Transcribe only the stretch of lines that opens with the line containing "f_number: 1.8" and closes with the last line of the listing, skipping pictures.
=== Section Start ===
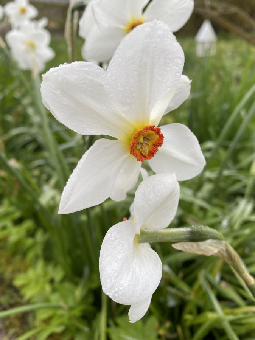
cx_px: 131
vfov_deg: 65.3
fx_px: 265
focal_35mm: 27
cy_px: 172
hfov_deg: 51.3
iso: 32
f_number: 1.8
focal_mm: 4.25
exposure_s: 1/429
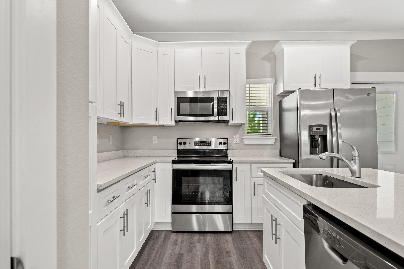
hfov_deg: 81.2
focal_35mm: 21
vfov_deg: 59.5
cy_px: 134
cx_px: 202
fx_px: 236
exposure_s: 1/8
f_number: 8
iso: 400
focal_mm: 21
=== Section End ===
Exercise output »
f_number: 1.8
focal_mm: 4.25
exposure_s: 1/429
hfov_deg: 81.2
focal_35mm: 21
vfov_deg: 59.5
cy_px: 134
cx_px: 202
fx_px: 236
exposure_s: 1/8
f_number: 8
iso: 400
focal_mm: 21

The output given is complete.